30.7.10

 

O esforço para acompanhar as passadas largas e apressadas da mãe, na rua íngreme e de passeios tortuosos, é grande. Ainda assim é por aquela rua que, todos os dias, quer ir para a escola. Desde que abriu aquela pastelaria que alimenta a expectativa de um dia vir a ter uma daquelas caixinhas que graciosamente enfeitam a montra. Não sabe o que elas guardam mas tem muita curiosidade em saber.
À medida que se aproximam, abranda o passo e com um olhar guloso viaja pela montra. Os bolos, frescos e expostos de forma a chamar a atenção dos que passam, são tentadores. Mas é nas caixinhas coloridas que os seus olhitos se fixam. Arrumadas em grupos, num jogo de formas coloridas, ficam muito atractivas. Quadradas ou rectangulares, forradas com papel celofane rosa com fitinhas verdes, em papel cor de laranja com laçarotes amarelos, ou nos vários tons de castanho e pérola, todas elas ficam muito bonitas.
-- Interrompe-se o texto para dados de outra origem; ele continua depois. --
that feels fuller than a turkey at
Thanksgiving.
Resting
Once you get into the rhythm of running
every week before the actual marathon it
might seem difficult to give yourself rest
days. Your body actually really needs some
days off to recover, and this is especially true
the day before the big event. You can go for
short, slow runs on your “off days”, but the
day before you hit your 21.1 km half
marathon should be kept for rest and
Não sabe de qual gosta mais e se pudesse escolher uma não conseguiria decidir-se. Outras ainda, do mesmo tamanho mas em forma de coração, sendo diferentes são igualmente bonitas e muito misteriosas. O que esconderiam aquelas caixinhas com laçarotes tão bonitos? Chocolates aveludados com recheio de natas? Caramelos cremosos? Gomas coloridas? O que quer que fosse, só podia ser muito bom, aquelas caixinhas não a enganavam!
Aproxima-se mais e cola a carita ao vidro, tenta apanhar um aroma ou algo que a ajude a descobrir que segredos encerram.
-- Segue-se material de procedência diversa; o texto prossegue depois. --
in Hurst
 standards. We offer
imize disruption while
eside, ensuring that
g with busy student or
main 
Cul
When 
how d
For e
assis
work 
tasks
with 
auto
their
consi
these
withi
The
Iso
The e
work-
Não sabe explicar como isso acontece mas quanto mais as admira, mais adocicado é o gosto na sua boca, e só desaparece com a pressão de uma mão a lembrar-lhe que estão a caminho da escola.
Um dia vai ter uma caixinha daquelas!
 
O fim de ano escolar chegou e com ele a confirmação dos bons resultados. Merecia ser recompensada. Para surpresa de todos pediu uma caixinha das que estão na montra da pastelaria no cimo da rua, nenhuma em particular, qualquer uma a tornaria muito feliz. Com estranheza, a mãe entregou-lhe a caixinha.
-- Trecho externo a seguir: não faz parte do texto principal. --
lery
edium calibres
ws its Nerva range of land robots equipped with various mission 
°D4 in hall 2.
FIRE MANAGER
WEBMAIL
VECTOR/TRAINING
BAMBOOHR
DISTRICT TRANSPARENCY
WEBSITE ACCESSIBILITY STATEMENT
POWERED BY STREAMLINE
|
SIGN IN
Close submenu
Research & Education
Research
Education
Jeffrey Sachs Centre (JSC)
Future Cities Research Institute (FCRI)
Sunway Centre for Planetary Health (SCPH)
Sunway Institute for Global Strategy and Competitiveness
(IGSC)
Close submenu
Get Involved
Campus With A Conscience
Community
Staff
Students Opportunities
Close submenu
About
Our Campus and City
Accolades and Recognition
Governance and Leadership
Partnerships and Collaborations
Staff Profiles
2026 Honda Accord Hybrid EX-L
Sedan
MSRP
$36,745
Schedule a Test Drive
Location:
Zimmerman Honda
Pegou-lhe com muito cuidado. Primeiro tomou-lhe o peso, pareceu-lhe muito levezinha, que guloseima poderá ter esta leveza? Abanou-a; não sentiu nada lá dentro. Tirou o papel com muito cuidado, não quis amachucá-lo. Finalmente a caixinha ia deixar de ter segredos. Tirou a tampa. Não quis acreditar no que os seus olhos viam - melhor dizendo não viam. Dentro, a caixinha não tinha nada. Vazia! Esqueceu-se dela em cima da mesa.
O tempo manteve-a como objecto decorativo.